In particular, people sometimes burst out into uncontrollable laughter, laughter that goes against what’s happening in the situation and what they’re feeling. Sometimes, this pattern suggests the presence of a neurological condition. For example, Parkinson’s disease, Alzheimer’s disease, and traumatic brain injury can all lead to such laughter.
This doesn’t mean that inappropriate laughter is always a problem. As we mentioned earlier, healthy people can laugh inappropriately too. Some do so more so than others.
Why this happens isn’t fully understood, but it might be a subconscious attempt to deregulate the intensity of the moment. Sometimes, when people feel a lot all at once, their emotional reaction simply comes out in an unexpected way.
Does Laughter Help You As Much As Sleep?
There’s this strange ‘fact’ out there claiming that 15 minutes of laughter is as powerful as 2 hours of sleep. Frankly, the idea is absurd.
Laughter and sleep are both important and offer plenty of benefits, but they’re not interchangeable. In fact, the benefits of laughter and sleep are vastly different from each other. Sleep is how your body rests, while laughter helps to improve your mood instead.
Besides, sleeping is essential. If we don’t get enough sleep, our health starts to deteriorate fast. Laughter isn’t the same at all. While a life without laughter mightn’t be much fun, it won’t impact your health nearly as much as even a few days without sleep.
Final Thoughts

Laughter isn’t actually the best medicine, but it gets pretty close sometimes. Genuine laughter helps us to feel better, decreases stress, bonds us with other people, and may even improve our heart health and pain tolerance. Pretty impressive, right?
Beyond all that, laughter is simply enjoyable, as are all the things that make us laugh.
While we have highlighted some downsides of laughter as well, most of these are minor.
Okay, that might sound like a strange claim, given that one of the downsides was that laughter could cause serious harm and even kill you. However, just about anything can kill you if the circumstances align perfectly. You could die in the bathroom, in your car, crossing the road, or a million other ways.
Similarly, laughing could kill you, but it probably won’t. Instead, it’s likely to make you feel better and keep you healthy.
There is one catch, however. Most of the benefits of laughter are associated with genuine laughter.
Forcing laughter might not have the same stress reduction or feel-good effects, so it might not be nearly as good for you. Forced laughter isn’t as powerful socially either, as people can tell the difference and you may be giving them the wrong message.

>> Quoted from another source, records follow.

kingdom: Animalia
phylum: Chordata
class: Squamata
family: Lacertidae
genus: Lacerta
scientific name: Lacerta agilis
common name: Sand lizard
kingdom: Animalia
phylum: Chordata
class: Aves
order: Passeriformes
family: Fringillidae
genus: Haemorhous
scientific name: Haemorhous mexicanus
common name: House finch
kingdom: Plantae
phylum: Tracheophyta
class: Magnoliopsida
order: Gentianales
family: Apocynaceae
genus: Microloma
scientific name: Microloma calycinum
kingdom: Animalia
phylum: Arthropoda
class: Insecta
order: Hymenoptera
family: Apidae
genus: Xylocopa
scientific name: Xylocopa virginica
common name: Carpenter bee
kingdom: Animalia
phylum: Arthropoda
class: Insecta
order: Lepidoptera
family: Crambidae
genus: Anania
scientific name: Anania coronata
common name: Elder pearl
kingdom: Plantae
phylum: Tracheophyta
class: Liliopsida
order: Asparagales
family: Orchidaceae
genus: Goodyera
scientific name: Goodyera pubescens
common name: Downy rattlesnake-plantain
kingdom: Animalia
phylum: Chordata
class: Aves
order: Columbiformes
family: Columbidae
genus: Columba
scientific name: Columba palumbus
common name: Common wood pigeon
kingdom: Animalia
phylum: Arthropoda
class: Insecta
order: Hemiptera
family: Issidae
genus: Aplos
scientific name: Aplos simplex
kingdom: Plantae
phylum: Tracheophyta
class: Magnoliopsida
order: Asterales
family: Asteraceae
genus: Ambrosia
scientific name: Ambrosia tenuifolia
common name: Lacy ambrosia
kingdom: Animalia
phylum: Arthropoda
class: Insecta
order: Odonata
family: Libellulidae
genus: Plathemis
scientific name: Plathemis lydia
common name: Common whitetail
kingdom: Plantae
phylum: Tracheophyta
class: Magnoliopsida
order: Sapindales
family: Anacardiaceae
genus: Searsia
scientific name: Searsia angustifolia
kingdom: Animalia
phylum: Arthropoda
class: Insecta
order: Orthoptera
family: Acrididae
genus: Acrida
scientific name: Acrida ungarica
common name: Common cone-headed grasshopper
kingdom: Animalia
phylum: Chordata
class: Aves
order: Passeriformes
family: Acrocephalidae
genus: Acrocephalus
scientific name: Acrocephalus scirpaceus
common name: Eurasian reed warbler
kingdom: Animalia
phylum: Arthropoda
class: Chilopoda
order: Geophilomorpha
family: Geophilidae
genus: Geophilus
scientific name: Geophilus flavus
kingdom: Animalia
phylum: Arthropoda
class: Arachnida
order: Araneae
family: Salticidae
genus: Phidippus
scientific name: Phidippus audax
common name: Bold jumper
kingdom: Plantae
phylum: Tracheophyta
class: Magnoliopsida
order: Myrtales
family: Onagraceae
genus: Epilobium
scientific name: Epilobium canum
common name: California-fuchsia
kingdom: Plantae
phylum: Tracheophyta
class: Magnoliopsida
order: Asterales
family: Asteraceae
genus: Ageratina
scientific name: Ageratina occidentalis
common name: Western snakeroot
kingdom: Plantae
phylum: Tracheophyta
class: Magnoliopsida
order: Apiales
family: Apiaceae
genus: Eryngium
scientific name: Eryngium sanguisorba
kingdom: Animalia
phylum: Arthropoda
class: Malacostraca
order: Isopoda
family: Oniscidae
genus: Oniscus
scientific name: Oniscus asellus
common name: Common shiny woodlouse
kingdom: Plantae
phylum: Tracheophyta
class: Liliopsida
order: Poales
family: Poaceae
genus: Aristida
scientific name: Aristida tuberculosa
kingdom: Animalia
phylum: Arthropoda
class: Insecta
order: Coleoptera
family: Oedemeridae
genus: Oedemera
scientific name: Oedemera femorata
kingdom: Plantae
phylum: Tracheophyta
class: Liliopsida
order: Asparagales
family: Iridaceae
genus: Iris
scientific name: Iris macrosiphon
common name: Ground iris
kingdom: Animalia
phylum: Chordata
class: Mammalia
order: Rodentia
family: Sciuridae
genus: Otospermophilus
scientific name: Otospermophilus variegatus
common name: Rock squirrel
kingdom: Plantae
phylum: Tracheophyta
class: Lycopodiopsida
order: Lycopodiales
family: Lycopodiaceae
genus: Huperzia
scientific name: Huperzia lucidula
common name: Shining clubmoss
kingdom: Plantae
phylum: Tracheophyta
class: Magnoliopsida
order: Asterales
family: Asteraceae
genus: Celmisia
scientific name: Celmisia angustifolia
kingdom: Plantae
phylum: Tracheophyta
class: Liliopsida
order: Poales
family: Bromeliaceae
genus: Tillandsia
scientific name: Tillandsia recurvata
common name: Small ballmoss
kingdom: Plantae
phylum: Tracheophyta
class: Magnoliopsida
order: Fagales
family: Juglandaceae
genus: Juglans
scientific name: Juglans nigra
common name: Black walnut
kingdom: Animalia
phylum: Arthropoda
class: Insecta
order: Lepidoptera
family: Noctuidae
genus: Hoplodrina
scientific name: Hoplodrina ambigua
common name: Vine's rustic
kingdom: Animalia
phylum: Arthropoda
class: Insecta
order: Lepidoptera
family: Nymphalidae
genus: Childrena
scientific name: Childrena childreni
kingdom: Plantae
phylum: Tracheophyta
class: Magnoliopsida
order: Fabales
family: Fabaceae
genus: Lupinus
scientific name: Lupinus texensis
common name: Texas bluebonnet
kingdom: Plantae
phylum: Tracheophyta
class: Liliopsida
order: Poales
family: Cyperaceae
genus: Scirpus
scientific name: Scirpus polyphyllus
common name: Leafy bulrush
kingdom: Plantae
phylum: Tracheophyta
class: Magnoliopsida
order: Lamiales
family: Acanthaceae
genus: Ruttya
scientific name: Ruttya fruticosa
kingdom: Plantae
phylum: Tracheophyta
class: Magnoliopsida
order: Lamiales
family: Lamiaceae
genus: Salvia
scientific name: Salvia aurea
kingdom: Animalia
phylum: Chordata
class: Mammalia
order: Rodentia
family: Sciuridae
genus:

This brings us back to a classic health and nutrition message – listen to yourself. You’ll see the most benefits by focusing on what works for your body, the things that make you feel good, not what society expects.
How To Laugh More
Genuine laughter is clearly more powerful than forced laughter, but does this mean that you need to just wait for the right moment to come along? Not necessarily.
There are ways to increase genuine laughter.
One trick is to look for images that make you laugh. You could print them out or perhaps start a Pinterest board. Pinterest works well, as the algorithm will keep recommending things that match your preferences.
Watching a funny movie, seeing a comedy act, or listening to the right podcast can help too. There are plenty out there designed to get people laughing – and many do an excellent job of doing so.
Don’t forget about YouTube either. There are endless funny clips to choose from on there. Again, the algorithm makes things easy for you.
Finally, try tweaking how you see the world around you. Look for the funny things. The little idiosyncrasies. The things that make you smile. There are multiple ways to see any given situation and there will often be a few funny ones. Once you start looking, you might be surprised at just how many good and amusing things there actually are.